→ **ABOUT THIS EXERCISE**:
Extract, in full, the lines below, beginning at the first and ending with the line that contains "39: (262, 250, 0.64)". Pictures do not belong in the copy.
══════════════════════════════
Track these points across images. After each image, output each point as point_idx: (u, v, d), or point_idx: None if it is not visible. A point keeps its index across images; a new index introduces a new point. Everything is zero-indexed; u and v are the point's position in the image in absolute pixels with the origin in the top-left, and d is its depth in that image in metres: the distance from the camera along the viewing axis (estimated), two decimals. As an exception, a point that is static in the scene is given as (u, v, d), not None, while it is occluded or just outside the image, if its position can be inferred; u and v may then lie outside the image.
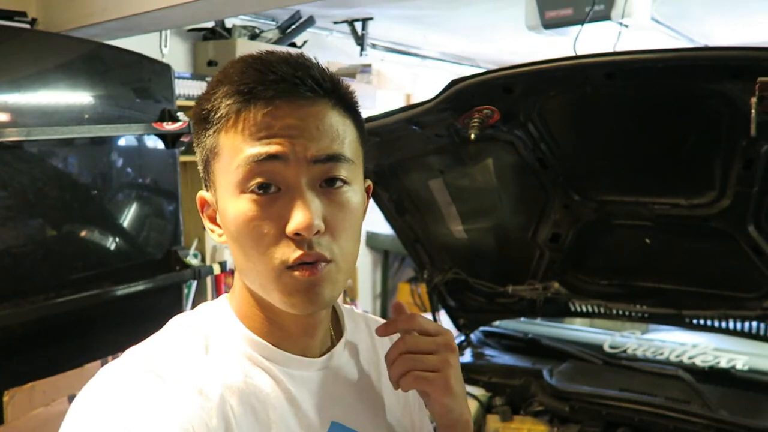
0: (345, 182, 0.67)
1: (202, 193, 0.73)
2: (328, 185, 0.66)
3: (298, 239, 0.63)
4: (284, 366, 0.70)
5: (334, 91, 0.68)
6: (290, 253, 0.64)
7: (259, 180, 0.63)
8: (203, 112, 0.67)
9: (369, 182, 0.77)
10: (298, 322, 0.71)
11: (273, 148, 0.63)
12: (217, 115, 0.65)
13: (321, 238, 0.64)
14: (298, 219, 0.62)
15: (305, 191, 0.64)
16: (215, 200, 0.70)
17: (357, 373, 0.80)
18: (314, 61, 0.69)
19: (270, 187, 0.64)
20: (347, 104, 0.69)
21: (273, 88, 0.63)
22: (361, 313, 0.91)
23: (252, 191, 0.64)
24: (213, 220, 0.72)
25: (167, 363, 0.64)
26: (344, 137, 0.67)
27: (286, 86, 0.64)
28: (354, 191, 0.68)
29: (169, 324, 0.72)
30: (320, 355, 0.75)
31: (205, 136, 0.68)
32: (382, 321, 0.92)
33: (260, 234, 0.64)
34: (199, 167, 0.72)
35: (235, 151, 0.64)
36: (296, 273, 0.64)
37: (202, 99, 0.68)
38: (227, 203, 0.66)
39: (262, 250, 0.64)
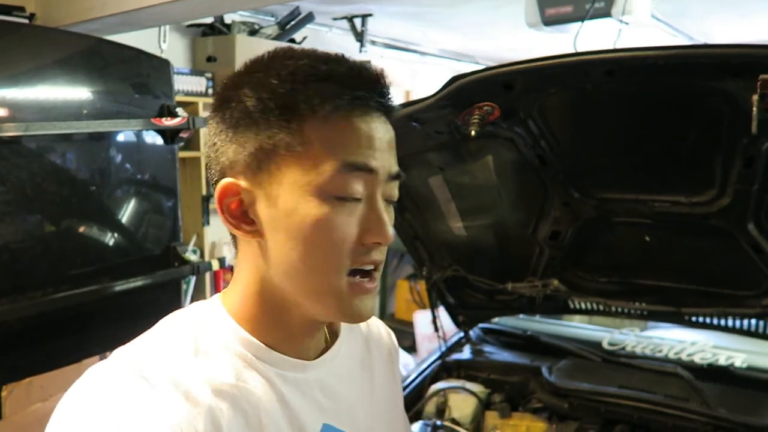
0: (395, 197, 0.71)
1: (235, 181, 0.66)
2: (389, 200, 0.70)
3: (374, 247, 0.67)
4: (278, 368, 0.69)
5: (393, 110, 0.71)
6: (368, 257, 0.67)
7: (349, 189, 0.65)
8: (289, 101, 0.63)
9: None
10: (307, 324, 0.71)
11: (371, 161, 0.65)
12: (314, 111, 0.63)
13: (383, 247, 0.69)
14: (383, 230, 0.67)
15: (382, 204, 0.68)
16: (264, 194, 0.66)
17: (351, 376, 0.79)
18: (386, 75, 0.70)
19: (355, 195, 0.65)
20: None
21: (381, 101, 0.66)
22: None
23: (336, 197, 0.64)
24: (234, 213, 0.67)
25: (155, 365, 0.62)
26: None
27: (385, 102, 0.67)
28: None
29: (160, 324, 0.70)
30: (315, 357, 0.74)
31: (279, 125, 0.64)
32: (381, 323, 0.92)
33: (338, 239, 0.65)
34: (240, 153, 0.65)
35: (327, 154, 0.63)
36: (364, 281, 0.68)
37: (285, 87, 0.64)
38: (298, 203, 0.64)
39: (334, 255, 0.65)
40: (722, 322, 1.77)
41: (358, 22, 3.77)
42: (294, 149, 0.64)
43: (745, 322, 1.76)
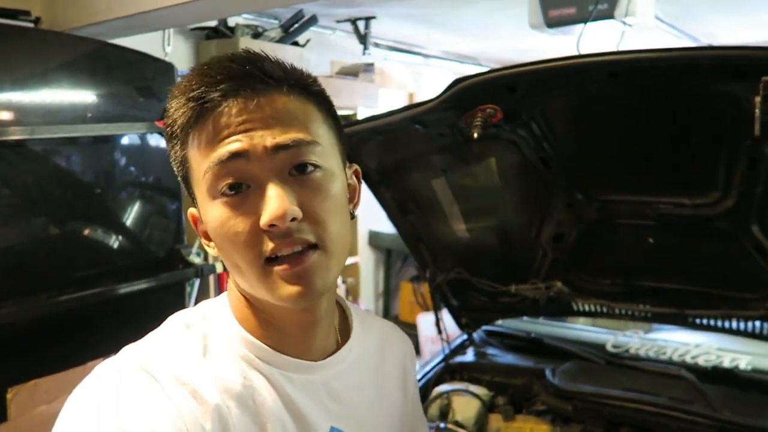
0: (316, 166, 0.65)
1: (192, 210, 0.72)
2: (299, 172, 0.64)
3: (274, 231, 0.62)
4: (281, 368, 0.69)
5: (286, 78, 0.66)
6: (267, 245, 0.63)
7: (226, 181, 0.63)
8: (168, 129, 0.67)
9: (355, 166, 0.76)
10: (295, 321, 0.70)
11: (233, 146, 0.62)
12: (177, 128, 0.66)
13: (301, 225, 0.63)
14: (270, 209, 0.61)
15: (273, 182, 0.62)
16: (199, 213, 0.70)
17: (361, 378, 0.79)
18: (264, 54, 0.68)
19: (240, 187, 0.63)
20: (305, 88, 0.68)
21: (221, 89, 0.63)
22: (375, 317, 0.90)
23: (223, 194, 0.63)
24: (205, 235, 0.71)
25: (163, 363, 0.63)
26: (305, 121, 0.66)
27: (234, 84, 0.63)
28: (329, 175, 0.67)
29: (168, 322, 0.71)
30: (323, 358, 0.74)
31: (174, 151, 0.68)
32: (399, 332, 0.91)
33: (236, 233, 0.63)
34: (182, 184, 0.71)
35: (200, 158, 0.65)
36: (276, 269, 0.63)
37: (165, 117, 0.68)
38: (206, 212, 0.66)
39: (241, 250, 0.64)
40: (726, 324, 1.76)
41: (361, 24, 3.77)
42: (186, 168, 0.67)
43: (750, 324, 1.75)
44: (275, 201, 0.61)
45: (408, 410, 0.91)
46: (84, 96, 1.90)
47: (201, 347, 0.67)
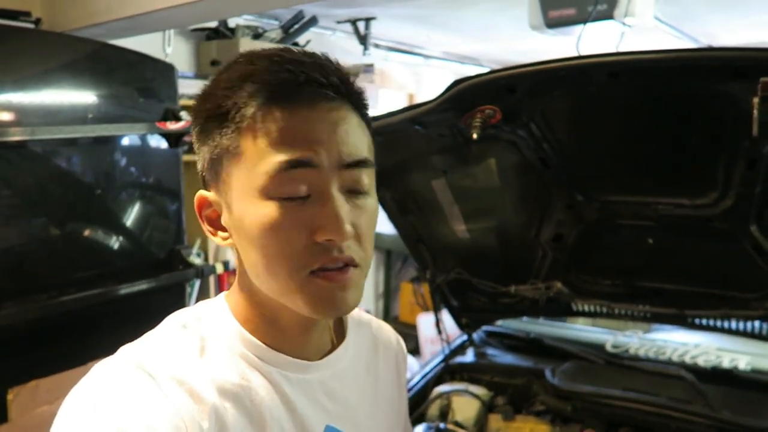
0: (369, 187, 0.66)
1: (204, 193, 0.68)
2: (353, 191, 0.65)
3: (328, 245, 0.62)
4: (280, 368, 0.70)
5: (353, 93, 0.66)
6: (317, 258, 0.62)
7: (288, 186, 0.61)
8: (222, 109, 0.63)
9: None
10: (299, 322, 0.70)
11: (305, 153, 0.61)
12: (242, 114, 0.62)
13: (351, 243, 0.64)
14: (332, 225, 0.61)
15: (336, 197, 0.62)
16: (224, 202, 0.67)
17: (355, 378, 0.79)
18: (335, 60, 0.66)
19: (299, 194, 0.62)
20: (365, 108, 0.68)
21: (307, 91, 0.61)
22: (370, 317, 0.90)
23: (280, 197, 0.62)
24: (213, 222, 0.69)
25: (160, 363, 0.63)
26: (365, 141, 0.67)
27: (318, 88, 0.62)
28: (374, 196, 0.68)
29: (166, 322, 0.71)
30: (319, 358, 0.74)
31: (219, 134, 0.63)
32: (391, 329, 0.92)
33: (287, 240, 0.62)
34: (202, 165, 0.68)
35: (262, 153, 0.61)
36: (319, 281, 0.63)
37: (218, 95, 0.64)
38: (248, 207, 0.63)
39: (288, 257, 0.62)
40: (726, 324, 1.77)
41: (361, 25, 3.78)
42: (235, 154, 0.63)
43: (749, 324, 1.75)
44: (338, 218, 0.61)
45: (403, 408, 0.92)
46: (84, 97, 1.91)
47: (198, 347, 0.67)
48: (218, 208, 0.68)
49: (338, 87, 0.63)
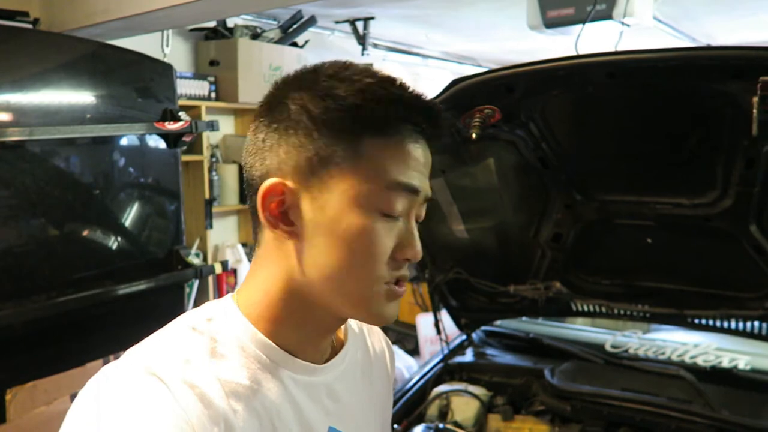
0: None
1: (284, 182, 0.66)
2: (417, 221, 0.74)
3: (405, 263, 0.71)
4: (291, 371, 0.70)
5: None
6: (396, 272, 0.70)
7: (394, 206, 0.68)
8: (357, 115, 0.65)
9: None
10: (328, 326, 0.73)
11: (418, 183, 0.69)
12: (384, 127, 0.66)
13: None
14: (416, 248, 0.71)
15: (416, 225, 0.72)
16: (310, 198, 0.66)
17: (353, 381, 0.80)
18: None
19: (397, 214, 0.69)
20: None
21: (431, 133, 0.70)
22: (360, 323, 0.90)
23: (382, 213, 0.67)
24: (275, 213, 0.67)
25: (169, 365, 0.62)
26: None
27: (434, 129, 0.71)
28: None
29: (174, 323, 0.70)
30: (324, 361, 0.75)
31: (340, 136, 0.65)
32: (381, 333, 0.93)
33: (378, 252, 0.67)
34: (292, 158, 0.66)
35: (382, 171, 0.66)
36: (398, 289, 0.71)
37: (355, 100, 0.65)
38: (349, 212, 0.66)
39: (374, 266, 0.68)
40: (725, 324, 1.77)
41: (360, 25, 3.78)
42: (350, 162, 0.66)
43: (748, 324, 1.75)
44: (418, 243, 0.71)
45: (389, 413, 0.93)
46: (83, 97, 1.90)
47: (209, 348, 0.66)
48: (291, 201, 0.67)
49: (438, 132, 0.72)
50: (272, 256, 0.70)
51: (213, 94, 3.29)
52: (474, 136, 1.38)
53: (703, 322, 1.79)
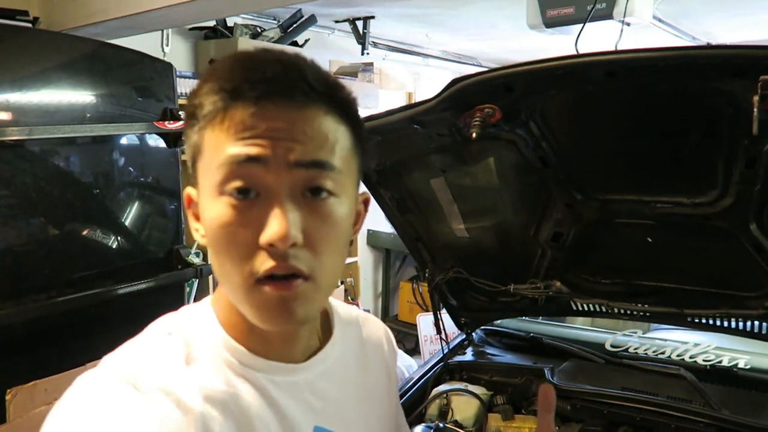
0: (331, 193, 0.63)
1: (189, 190, 0.69)
2: (312, 195, 0.62)
3: (271, 250, 0.59)
4: (267, 373, 0.69)
5: (329, 95, 0.64)
6: (261, 263, 0.60)
7: (237, 183, 0.60)
8: (190, 108, 0.64)
9: (367, 194, 0.74)
10: (276, 332, 0.69)
11: (254, 149, 0.60)
12: (203, 112, 0.62)
13: (299, 251, 0.61)
14: (272, 229, 0.58)
15: (284, 199, 0.60)
16: (200, 201, 0.66)
17: (346, 374, 0.78)
18: (310, 62, 0.65)
19: (249, 192, 0.60)
20: (344, 110, 0.66)
21: (260, 88, 0.60)
22: (357, 312, 0.89)
23: (230, 194, 0.60)
24: (197, 218, 0.68)
25: (145, 373, 0.61)
26: (334, 144, 0.63)
27: (275, 87, 0.60)
28: (340, 203, 0.64)
29: (149, 329, 0.69)
30: (306, 359, 0.73)
31: (191, 132, 0.65)
32: (379, 322, 0.91)
33: (234, 242, 0.60)
34: (189, 164, 0.68)
35: (216, 150, 0.61)
36: (266, 288, 0.60)
37: (191, 95, 0.65)
38: (205, 204, 0.63)
39: (235, 260, 0.61)
40: (725, 323, 1.76)
41: (360, 24, 3.77)
42: (199, 152, 0.64)
43: (749, 323, 1.75)
44: (280, 222, 0.59)
45: (394, 399, 0.91)
46: (82, 96, 1.90)
47: (184, 355, 0.65)
48: (198, 205, 0.68)
49: (302, 88, 0.61)
50: None
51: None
52: (474, 135, 1.38)
53: (703, 321, 1.79)
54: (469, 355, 2.05)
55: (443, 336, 2.05)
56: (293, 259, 0.60)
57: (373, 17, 3.71)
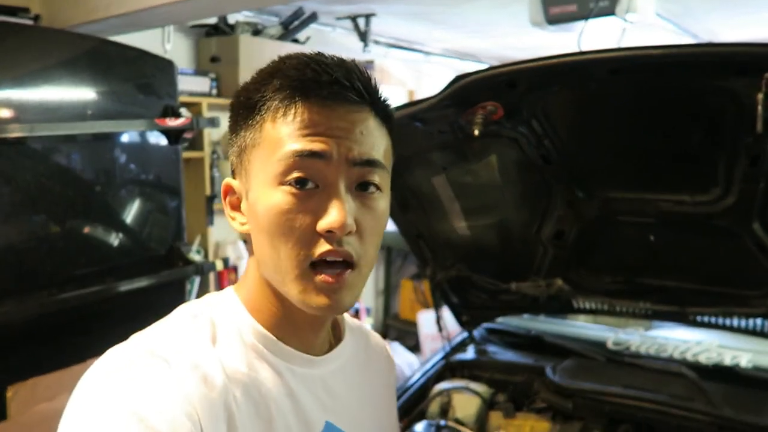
0: (377, 188, 0.69)
1: (230, 181, 0.73)
2: (361, 189, 0.68)
3: (329, 236, 0.65)
4: (288, 362, 0.71)
5: (376, 99, 0.70)
6: (317, 248, 0.65)
7: (299, 174, 0.65)
8: (250, 102, 0.68)
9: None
10: (312, 319, 0.72)
11: (318, 146, 0.65)
12: (266, 106, 0.67)
13: (351, 239, 0.66)
14: (332, 217, 0.64)
15: (342, 191, 0.65)
16: (244, 189, 0.70)
17: (351, 377, 0.81)
18: (362, 67, 0.71)
19: (308, 183, 0.65)
20: (386, 114, 0.72)
21: (327, 89, 0.65)
22: (360, 324, 0.92)
23: (290, 184, 0.65)
24: (235, 208, 0.73)
25: (173, 348, 0.64)
26: (381, 145, 0.70)
27: (339, 89, 0.66)
28: (383, 198, 0.71)
29: (176, 312, 0.72)
30: (321, 355, 0.76)
31: (247, 125, 0.69)
32: (380, 339, 0.94)
33: (292, 227, 0.65)
34: (233, 155, 0.72)
35: (278, 143, 0.66)
36: (318, 278, 0.65)
37: (250, 89, 0.69)
38: (261, 194, 0.67)
39: (291, 244, 0.65)
40: (727, 321, 1.76)
41: (361, 21, 3.77)
42: (257, 144, 0.68)
43: (751, 321, 1.75)
44: (340, 210, 0.64)
45: (394, 413, 0.94)
46: (84, 93, 1.90)
47: (210, 335, 0.68)
48: (240, 195, 0.72)
49: (360, 91, 0.67)
50: (251, 248, 0.73)
51: (214, 91, 3.28)
52: (476, 132, 1.38)
53: (706, 319, 1.79)
54: (470, 353, 2.05)
55: (444, 334, 2.05)
56: (346, 245, 0.66)
57: (374, 14, 3.70)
══════════════════════════════
→ **RESULT OF THE TASK**:
Track these points across images. After each image, output each point as point_idx: (u, v, d), or point_idx: None if it is not visible. A point keeps its index across images; a new index introduces a new point. Everything is zero-indexed; u and v are the point's position in the image in absolute pixels with the origin in the top-left, and d is its depth in that image in metres: the distance from the camera along the viewing axis (estimated), two decimals. As an exception, a point that is static in the scene is given as (u, v, d), not None, while it is occluded or just outside the image, if its position can be inferred; u and v may then lie outside the image.
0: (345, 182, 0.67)
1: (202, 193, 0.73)
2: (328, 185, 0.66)
3: (298, 239, 0.63)
4: (284, 366, 0.70)
5: (334, 91, 0.68)
6: (290, 253, 0.64)
7: (259, 180, 0.63)
8: (203, 112, 0.67)
9: (369, 182, 0.77)
10: (298, 322, 0.71)
11: (273, 148, 0.63)
12: (217, 115, 0.65)
13: (321, 238, 0.64)
14: (298, 219, 0.62)
15: (305, 191, 0.64)
16: (215, 200, 0.70)
17: (357, 373, 0.80)
18: (314, 61, 0.69)
19: (270, 187, 0.64)
20: (347, 104, 0.69)
21: (273, 88, 0.63)
22: (361, 313, 0.91)
23: (252, 191, 0.64)
24: (213, 220, 0.72)
25: (167, 363, 0.64)
26: (344, 137, 0.67)
27: (286, 86, 0.64)
28: (354, 191, 0.68)
29: (169, 324, 0.72)
30: (320, 355, 0.75)
31: (205, 136, 0.68)
32: (382, 321, 0.92)
33: (260, 234, 0.64)
34: (199, 167, 0.72)
35: (235, 151, 0.64)
36: (296, 273, 0.64)
37: (202, 99, 0.68)
38: (227, 203, 0.66)
39: (262, 250, 0.64)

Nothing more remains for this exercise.